A treasure puzzle-box at the palm of your hands.
Considering the difference in numbers between the Wii U lifetime sales and Switch current sales, I think it is safe to assume that the Switch was, to many people, a comeback to owning a Nintendo console. As a member of this group, every time a previously exclusive Wii U title is ported to Switch, it opens up an opportunity to experience a unique and often amazing game that was inaccessible to those who skipped the Wii U. So, when I encountered Captain Toad in Super Mario Odyssey, I was left wondering which kind of adventures that single Toad has got himself into – until now.
If Super Mario Odyssey was the Mario take on the sandbox genre, Captain Toad: Treasure Track is basically the Mario universe turned into a puzzle-platformer game. Previously launched in 2014, in this adventure starred by the titular hero (and Toadette), you’ll be presented to almost a hundred bite-sized stages in which you must use Captain Toad’s skills – or lack of – to defeat enemies, overcome obstacles, and gather collectables, all while you manipulate elements from the scenario, as if the level itself was a small puzzle-box that you’re holding on your hands.
When you begin to play each one of the diorama-like Captain Toad stages, you’ll often have a zoomed out vision of what seems to be the entire level, sometimes even including your ultimate goal – a golden star you need to reach. When you compare that to other platform games, it may sound odd. Some levels seems so small, with such a clear objective, that you may wonder where the games appeal lies. However, the main catch of Captain Toad resides on how many surprises you’ll encounter on each level, both when it comes to collectibles and on the level design itself.

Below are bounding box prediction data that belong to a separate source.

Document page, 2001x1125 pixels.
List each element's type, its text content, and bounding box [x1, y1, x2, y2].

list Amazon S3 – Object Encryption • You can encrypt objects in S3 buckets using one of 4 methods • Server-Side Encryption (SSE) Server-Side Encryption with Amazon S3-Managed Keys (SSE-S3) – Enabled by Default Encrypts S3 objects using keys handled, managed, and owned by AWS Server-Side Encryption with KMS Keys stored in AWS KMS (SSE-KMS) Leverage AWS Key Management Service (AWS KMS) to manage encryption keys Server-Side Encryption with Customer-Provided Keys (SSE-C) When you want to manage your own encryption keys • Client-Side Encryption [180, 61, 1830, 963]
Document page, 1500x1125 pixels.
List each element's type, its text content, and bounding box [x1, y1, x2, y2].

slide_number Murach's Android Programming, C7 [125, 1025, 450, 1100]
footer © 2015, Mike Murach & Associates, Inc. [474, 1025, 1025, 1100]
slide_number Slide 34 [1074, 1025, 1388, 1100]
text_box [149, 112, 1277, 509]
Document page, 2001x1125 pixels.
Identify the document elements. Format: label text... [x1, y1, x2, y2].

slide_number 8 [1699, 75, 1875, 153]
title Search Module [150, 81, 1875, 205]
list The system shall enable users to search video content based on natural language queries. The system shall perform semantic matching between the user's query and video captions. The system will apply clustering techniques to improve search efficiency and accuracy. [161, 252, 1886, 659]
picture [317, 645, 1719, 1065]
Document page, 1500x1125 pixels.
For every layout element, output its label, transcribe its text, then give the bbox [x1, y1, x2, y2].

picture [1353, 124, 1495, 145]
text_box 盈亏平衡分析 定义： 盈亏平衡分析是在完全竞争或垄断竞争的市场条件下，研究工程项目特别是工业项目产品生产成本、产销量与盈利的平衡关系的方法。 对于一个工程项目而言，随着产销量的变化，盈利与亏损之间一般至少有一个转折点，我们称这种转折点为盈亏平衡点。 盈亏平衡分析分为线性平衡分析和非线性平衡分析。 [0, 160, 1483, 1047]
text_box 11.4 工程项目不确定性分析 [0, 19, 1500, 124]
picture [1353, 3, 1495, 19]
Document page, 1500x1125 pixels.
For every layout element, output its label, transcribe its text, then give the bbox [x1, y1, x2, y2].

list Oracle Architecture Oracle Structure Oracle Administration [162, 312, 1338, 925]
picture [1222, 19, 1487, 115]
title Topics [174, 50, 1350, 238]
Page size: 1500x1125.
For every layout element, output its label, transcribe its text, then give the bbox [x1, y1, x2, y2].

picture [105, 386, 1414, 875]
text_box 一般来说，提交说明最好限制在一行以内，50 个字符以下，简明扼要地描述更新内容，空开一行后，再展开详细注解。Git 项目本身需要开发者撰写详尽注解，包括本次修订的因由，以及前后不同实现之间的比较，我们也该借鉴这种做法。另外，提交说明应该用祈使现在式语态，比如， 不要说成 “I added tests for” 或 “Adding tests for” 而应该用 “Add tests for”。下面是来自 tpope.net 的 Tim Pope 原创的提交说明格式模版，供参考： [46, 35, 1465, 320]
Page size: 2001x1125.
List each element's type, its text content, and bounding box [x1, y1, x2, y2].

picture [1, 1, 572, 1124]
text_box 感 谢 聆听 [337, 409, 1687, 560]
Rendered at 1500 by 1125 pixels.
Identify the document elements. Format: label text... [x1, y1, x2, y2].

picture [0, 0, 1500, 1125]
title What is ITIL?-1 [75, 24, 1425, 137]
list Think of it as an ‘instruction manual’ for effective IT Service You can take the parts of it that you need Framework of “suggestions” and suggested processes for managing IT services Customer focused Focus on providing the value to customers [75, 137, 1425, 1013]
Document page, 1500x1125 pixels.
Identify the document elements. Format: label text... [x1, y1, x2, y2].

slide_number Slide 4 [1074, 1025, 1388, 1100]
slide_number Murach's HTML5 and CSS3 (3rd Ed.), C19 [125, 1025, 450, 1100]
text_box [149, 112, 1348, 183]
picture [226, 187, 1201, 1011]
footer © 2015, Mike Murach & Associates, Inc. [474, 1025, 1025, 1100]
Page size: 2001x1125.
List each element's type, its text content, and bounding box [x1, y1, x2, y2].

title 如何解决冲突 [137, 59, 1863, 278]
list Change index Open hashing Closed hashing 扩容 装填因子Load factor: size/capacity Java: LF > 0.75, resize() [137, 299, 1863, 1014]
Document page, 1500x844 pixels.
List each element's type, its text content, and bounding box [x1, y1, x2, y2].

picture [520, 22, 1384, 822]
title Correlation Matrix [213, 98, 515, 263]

Captain Toad: Treasure Tracker truly transpires with creativity. Each stage seems to present a brand new mechanic, or at least a smart spin into what you have seen before. While the ultimate objective at each stage doesn’t change – Captain Toad is always looking for that shiny gold start at the end – the biggest challenge resides in getting all the collectables and completing an extra objective. At each level, you’re able to find three diamonds. Collecting them will require you to explore each corner of the map, often manipulating all the elements in unique ways, and looking into places that seems to be out-of-camera. In addition, each level also has a special objective, which will require you to find a hidden golden mushroom, collect a certain amount of coins, and defeat all enemies, among other things.
In order to do all the exploration and puzzle solving, you have direct control over Captain Toad’s movements. Similar to other 3D platformers, his movements are tied to the left stick, and the camera to the right one (or the L and R shoulder buttons). On some levels, he can pull turnips from the ground with the B button. However, all the interactions with other elements from the scenarios happens in non-conventional ways, and I’d say that here lies one of the few flaws of the game.
Before talking about the non-conventional controls of Captain Toad: Treasure Track, it is important to remember the fact that it was a game initially designed for the Wii U. Consequently, it was meant to be played with a touch screen all the time. Therefore, on many stages, the game requires you to interact with the scenario itself using the touch controls to do things like moving platforms, turning valves, and scaring enemies. Due to the hybrid nature of the Switch, changes were necessary. The result was a game that can be split into two different experiences. As a handheld game, Captain Toad works as intended, because every single interaction is bound to touch screen, like the original game. When playing on console mode, though, you’ll have to input all these commands with a pointer, using the joy-con (or pro-controller) gyroscope. Captain Toad isn’t an action-driven experience by any means, so you can play every single stage of the game on the console mode, no problem. It just isn’t as accessible and satisfying as in the handheld mode.
What doesn’t change between the handheld and console experiences is the fact that Captain Toad is a beautiful game regardless. From green plains to dark caves, including ghost houses and lava-filled castles, many notorious regions from the Mushroom Kingdom are represented here, each with its distinct and familiar sound. You’ll also find some familiar faces here and there, such as Shy Guys, Boos, and Piranha Plants, but the biggest highlight from the cast of characters are without a doubt Captain Toad and Toadette themselves, who are surprisingly expressive and charming, and show lots of personality during their adventure.
Completing their adventure may take an average of eight hours, but I’ll surely spend much more time going back to collect the missing diamonds, and complete each level’s challenge. After completing each level, there’s also an additional Pixel Toad hide and seek minigame, where you can replay the stage, searching for a small 8-bit pixel Toad who’ll be hidden somewhere. Getting these collectables also unlock even more additional bonus levels, which are remixes of early levels with unique twists and mechanics. As if all that wasn’t enough, exclusive to the Switch version, there are four levels based on Super Mario Odyssey kingdoms. They are as creative as you should expert, and it is very pleasant to relive some moments from Odyssey, this time as if the kingdoms were small toy-boxes that you can carry around.